I feel like the memoir was pretty well-written; it was just the highly personal content that made me want to nix its distribution. I also do know how to cite sources, which I learned way back in my 30s at community college in LA. I was good in school for that bit of time. I took cultural anthropology, which I surprisingly excelled in, if I do say so myself.
When writing my book, I spoke a lot on coercive control, so I wound up citing all my many references. The entirety of the book was half kvetching, half sociologically scholarly, and part psychological dissertation about brainwashing.
Well, these past weeks, I’ve been allowing the history professor’s constant notes (most of them highly critical) to give me anxiety and cause me to lose sleep. I know; it’s one fucking class. It’s accelerated into a short summer semester, like we’re all on crack, but it is still just a single class.
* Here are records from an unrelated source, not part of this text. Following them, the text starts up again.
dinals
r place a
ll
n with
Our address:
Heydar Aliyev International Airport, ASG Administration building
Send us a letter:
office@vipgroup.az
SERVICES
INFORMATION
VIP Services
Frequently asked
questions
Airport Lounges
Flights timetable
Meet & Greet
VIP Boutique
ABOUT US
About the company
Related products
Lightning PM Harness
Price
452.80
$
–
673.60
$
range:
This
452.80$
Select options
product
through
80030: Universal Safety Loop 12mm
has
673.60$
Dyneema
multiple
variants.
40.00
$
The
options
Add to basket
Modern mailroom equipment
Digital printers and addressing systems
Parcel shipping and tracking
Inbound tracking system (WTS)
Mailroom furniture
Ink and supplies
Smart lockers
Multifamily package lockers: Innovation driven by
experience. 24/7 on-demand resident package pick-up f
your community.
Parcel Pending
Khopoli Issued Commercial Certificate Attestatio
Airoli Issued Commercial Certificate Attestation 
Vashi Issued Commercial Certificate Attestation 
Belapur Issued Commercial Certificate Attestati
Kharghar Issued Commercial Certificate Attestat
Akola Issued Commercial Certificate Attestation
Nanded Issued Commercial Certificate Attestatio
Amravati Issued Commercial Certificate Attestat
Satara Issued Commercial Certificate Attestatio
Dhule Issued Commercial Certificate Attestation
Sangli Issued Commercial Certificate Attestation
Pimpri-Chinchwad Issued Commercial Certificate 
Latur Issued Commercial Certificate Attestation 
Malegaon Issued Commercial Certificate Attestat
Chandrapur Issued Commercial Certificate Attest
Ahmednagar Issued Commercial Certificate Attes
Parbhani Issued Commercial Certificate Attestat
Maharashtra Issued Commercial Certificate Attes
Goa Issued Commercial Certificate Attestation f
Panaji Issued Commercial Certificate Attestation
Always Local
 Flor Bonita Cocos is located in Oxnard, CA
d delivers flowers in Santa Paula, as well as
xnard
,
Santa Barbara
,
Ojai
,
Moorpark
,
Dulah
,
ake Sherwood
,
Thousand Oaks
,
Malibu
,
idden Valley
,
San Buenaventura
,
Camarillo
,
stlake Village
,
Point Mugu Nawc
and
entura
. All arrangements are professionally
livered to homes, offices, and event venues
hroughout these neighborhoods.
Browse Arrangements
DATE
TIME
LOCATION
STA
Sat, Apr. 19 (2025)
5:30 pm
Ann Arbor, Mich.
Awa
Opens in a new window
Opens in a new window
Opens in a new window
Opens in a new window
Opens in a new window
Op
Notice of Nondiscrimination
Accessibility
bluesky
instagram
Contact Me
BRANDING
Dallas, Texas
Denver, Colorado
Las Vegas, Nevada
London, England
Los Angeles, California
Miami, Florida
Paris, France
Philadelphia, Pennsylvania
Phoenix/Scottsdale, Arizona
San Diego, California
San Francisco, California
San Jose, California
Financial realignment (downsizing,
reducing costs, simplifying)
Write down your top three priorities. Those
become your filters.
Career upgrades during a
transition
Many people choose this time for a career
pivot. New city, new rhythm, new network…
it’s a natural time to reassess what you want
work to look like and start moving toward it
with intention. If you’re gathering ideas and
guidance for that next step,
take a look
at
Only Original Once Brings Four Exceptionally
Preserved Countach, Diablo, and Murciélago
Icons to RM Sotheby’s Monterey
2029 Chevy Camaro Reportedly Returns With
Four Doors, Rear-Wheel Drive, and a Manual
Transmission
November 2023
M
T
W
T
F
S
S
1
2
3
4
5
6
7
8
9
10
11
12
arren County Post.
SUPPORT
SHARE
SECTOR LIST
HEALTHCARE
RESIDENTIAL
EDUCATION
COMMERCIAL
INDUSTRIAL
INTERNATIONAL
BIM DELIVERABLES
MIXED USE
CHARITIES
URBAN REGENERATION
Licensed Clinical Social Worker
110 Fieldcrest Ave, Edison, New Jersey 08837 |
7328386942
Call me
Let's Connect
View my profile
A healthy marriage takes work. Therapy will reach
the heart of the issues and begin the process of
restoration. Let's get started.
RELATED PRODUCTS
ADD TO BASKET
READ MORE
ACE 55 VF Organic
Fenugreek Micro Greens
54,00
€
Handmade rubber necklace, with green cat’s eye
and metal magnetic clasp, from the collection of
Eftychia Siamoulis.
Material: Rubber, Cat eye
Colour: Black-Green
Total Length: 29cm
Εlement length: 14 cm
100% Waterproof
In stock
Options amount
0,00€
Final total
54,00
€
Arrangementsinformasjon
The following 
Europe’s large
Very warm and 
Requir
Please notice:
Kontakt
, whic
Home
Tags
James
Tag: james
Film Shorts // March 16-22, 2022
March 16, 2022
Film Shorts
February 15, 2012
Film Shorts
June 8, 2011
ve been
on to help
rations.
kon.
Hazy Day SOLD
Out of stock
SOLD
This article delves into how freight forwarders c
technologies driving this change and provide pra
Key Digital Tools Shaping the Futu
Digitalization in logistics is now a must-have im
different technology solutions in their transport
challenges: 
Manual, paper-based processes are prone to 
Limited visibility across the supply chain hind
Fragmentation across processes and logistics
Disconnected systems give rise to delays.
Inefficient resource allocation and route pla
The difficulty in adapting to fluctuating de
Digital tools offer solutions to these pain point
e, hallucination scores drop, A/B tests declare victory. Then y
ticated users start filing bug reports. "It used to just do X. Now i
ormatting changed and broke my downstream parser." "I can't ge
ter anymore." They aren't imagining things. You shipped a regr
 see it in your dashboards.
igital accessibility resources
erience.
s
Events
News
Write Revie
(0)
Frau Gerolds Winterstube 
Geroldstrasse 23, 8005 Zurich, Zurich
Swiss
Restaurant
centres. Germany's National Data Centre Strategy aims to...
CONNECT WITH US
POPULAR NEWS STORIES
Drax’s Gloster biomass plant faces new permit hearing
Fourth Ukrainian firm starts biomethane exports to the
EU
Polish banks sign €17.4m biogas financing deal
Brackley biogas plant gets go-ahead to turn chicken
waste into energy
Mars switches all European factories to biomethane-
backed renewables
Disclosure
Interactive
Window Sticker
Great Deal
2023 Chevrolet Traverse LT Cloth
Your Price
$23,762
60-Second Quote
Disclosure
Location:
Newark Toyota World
But I want to get everything done way ahead of schedule, like I do everything else in life. That’s just how I am. And I’ve been absolutely obsessed with getting an ‘A’ or else! Otherwise, I’ll feel like a loser. I know I’m not a loser, but not getting the highest grade makes me feel like one.
So, I haven’t just been working hard and doing the absolute best I can; I’m working beyond the best I can do. Naturally, I’m probably a B student, but I want to be an A student so badly that I think I can go further than I probably can. I’m trying so damn hard.
I’ve been working on the final synthesis, where we all write like a long-ass paragraph at a time. My synthesis is on the Space Race during the Cold War, and my key thesis sentence explains why NASA remained so racist for 25 years after the Civil Rights Act of 1964. The professor, a white man, mind you, keeps getting mad at me because I’m not focused on what a “success” it all was in terms of how the Founding Principles were implemented into America’s Space Program. Easy for him to say…I guess. It’s a long, shitty story about how Ruth Bates Harris, a black woman hired to direct Equal Opportunity and Affirmative Action in NASA’s personnel, was then fired for pushing a few boundaries. Then, because of Senate investigations into her bosses, she won her job back, only to be demoted to a position without any real authority to do anything. They truly fuck her about.
In my paper, I have a whole argument drafted about white normativity to give more context about WHY this was happening, especially at that time, but the instructor keeps posting comments about me “blaming” NASA for being racist. But the fact is, it was a racist environment, and in fact, the racism was invisible to the ones trying to enforce barriers upon Ruth Bates Harris. I have actual scholarly evidence of this, but he keeps jumping on me to focus more on what was accomplished at NASA. And I loved the Space Program as much as the next guy. They landed on the moon on my first birthday after all. But it took almost three decades to accomplish even the smallest equity changes at NASA. And now I feel like I’m going through a very similar thing that Harris had to go through, like I’m being silenced for bringing the inner workings of racism to light. How dare I?
Personally, I thought I had a damn good argument for how much more dangerous invisible discrimination is than overt racism, and how white people react when they think their status is being threatened. It reminds me of how some wealthy people feel like they will somehow lose the value of their money if and when poor people gain any. I’m citing a study that proves how this happens (The Minority Majority), and it’s really the same concept as Public Enemy’s Fear of a Black Planet album. They probably said it much better, and of course, cooler than a bunch of academic pontificating, right? Right.